For instance if a salaried taxpayer has section 112A LTCG income of more than Rs 1.25 Lakh for financial year 2026-27 irrespective of whether the taxpayer owns one house or two house he needs to file ITR-2. Deadline for filing ITR-2 for cases where no audit is required will be 31st July, 2026. Any amount of LTCG more than Rs 1.25 Lakh will be taxed at 12.5%. STCG will be taxed at 20%. The benefit of timely filing of appropriate ITR is that one will be eligible to set off his capital losses for 8 years.
What are the 3 most significant alterations in the new ITR forms applicable for AY 2026-27 that have a real impact on salaried tax payers?
The CBDT issued all the ITR forms for AY 2026-27 on March 30, 2026. The 3 important alterations include: Tax payers having not more than 2 house properties may file ITR-1 instead of ITR-2; fields related to earlier capital gain rate of 15% STCG & 10% LTCG have been eliminated in all forms; and ITR-3 deadline date for non audit professionals has been changed from July 31 to Aug 31, 2026.

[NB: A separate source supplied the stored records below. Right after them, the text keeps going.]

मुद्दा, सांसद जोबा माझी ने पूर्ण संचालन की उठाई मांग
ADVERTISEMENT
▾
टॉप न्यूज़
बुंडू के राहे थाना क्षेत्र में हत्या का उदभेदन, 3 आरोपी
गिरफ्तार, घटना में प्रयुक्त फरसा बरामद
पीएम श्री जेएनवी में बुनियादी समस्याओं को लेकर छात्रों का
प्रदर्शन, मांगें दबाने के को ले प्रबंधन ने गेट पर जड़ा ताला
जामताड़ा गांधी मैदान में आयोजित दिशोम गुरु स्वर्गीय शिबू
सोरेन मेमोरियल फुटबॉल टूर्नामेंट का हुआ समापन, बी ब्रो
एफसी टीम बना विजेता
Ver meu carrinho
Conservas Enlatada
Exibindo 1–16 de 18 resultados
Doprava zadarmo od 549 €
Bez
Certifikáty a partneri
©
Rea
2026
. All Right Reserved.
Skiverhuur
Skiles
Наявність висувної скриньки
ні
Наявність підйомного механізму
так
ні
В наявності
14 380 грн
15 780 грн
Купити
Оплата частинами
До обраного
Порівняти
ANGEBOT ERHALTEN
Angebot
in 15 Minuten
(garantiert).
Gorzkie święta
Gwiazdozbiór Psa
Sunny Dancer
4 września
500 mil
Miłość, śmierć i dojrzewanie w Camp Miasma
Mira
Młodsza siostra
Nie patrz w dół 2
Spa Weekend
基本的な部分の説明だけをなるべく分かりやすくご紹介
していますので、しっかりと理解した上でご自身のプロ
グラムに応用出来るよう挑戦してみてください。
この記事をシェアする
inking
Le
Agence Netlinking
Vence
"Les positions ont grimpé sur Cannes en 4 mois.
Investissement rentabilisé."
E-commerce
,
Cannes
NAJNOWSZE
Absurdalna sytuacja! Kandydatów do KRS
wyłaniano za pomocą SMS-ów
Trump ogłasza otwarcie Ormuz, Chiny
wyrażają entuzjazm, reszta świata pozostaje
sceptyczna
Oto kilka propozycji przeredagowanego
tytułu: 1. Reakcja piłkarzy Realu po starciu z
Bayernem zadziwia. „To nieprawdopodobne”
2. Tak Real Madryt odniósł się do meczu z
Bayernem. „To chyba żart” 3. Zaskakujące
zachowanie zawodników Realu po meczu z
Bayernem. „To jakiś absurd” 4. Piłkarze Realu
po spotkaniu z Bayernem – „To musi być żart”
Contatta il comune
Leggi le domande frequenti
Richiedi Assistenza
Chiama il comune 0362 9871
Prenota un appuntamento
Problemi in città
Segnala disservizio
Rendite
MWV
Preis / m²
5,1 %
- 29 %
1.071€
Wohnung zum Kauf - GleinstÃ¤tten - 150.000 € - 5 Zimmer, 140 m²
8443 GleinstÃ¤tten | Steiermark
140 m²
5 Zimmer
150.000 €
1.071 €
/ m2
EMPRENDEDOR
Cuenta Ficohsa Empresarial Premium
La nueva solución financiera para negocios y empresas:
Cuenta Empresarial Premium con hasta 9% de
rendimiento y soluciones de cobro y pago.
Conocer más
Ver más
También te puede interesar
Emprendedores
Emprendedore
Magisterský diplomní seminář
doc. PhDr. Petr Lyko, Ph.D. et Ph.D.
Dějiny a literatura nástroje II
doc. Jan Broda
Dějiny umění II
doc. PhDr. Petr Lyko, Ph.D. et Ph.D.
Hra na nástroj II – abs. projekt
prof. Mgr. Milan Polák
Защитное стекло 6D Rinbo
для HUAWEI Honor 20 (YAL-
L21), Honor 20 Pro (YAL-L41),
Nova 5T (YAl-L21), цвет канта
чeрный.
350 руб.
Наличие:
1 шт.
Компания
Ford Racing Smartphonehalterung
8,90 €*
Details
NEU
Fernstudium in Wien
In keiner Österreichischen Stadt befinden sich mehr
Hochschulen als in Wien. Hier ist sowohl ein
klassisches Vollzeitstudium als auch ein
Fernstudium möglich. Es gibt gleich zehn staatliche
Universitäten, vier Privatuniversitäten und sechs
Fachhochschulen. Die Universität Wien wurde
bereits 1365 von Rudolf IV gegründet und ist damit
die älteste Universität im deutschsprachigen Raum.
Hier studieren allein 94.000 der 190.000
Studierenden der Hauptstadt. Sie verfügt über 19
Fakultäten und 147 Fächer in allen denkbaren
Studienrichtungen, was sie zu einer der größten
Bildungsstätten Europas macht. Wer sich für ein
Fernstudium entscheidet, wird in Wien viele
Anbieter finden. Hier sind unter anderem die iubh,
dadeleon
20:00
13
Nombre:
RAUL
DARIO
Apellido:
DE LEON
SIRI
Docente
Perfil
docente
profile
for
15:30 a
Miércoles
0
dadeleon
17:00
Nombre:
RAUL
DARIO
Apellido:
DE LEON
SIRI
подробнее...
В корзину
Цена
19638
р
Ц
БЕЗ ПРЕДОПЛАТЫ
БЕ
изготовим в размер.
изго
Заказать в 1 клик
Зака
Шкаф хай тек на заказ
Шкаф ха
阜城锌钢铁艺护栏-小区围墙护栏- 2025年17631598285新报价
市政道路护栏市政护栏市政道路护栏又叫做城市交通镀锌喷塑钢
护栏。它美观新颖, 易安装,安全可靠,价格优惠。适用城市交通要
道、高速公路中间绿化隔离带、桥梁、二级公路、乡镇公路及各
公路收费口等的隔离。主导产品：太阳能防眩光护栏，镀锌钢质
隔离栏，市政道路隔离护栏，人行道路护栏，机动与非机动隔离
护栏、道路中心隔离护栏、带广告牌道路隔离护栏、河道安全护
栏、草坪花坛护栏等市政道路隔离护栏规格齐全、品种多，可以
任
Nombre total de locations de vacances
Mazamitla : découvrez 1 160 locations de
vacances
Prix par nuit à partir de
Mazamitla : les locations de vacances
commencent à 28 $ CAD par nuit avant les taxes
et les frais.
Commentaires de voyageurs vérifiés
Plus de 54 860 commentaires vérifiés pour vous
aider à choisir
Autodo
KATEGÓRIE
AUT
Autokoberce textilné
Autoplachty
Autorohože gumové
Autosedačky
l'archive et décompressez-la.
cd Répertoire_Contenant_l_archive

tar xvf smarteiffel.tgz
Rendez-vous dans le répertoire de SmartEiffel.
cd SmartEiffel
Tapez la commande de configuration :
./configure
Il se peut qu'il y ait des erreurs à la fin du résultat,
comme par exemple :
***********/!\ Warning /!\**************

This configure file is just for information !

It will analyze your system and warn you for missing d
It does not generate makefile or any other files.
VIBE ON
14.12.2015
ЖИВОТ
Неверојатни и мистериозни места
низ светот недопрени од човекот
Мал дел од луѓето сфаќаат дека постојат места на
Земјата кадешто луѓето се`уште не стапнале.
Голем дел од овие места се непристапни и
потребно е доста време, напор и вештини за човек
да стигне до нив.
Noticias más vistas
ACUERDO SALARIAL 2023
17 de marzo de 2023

My salary is below ₹12 lakh but equity capital gains push my total income above ₹12 lakh. Do I still get the Section 87A rebate on salary?
No. Section 87A is applied on total income, not income-head wise. Once your total income crosses ₹12 lakh, the full rebate is unavailable regardless of which income source pushed it over. Your entire tax liability is computed at applicable slab rates, including the portion attributable to salary income below ₹12 lakh.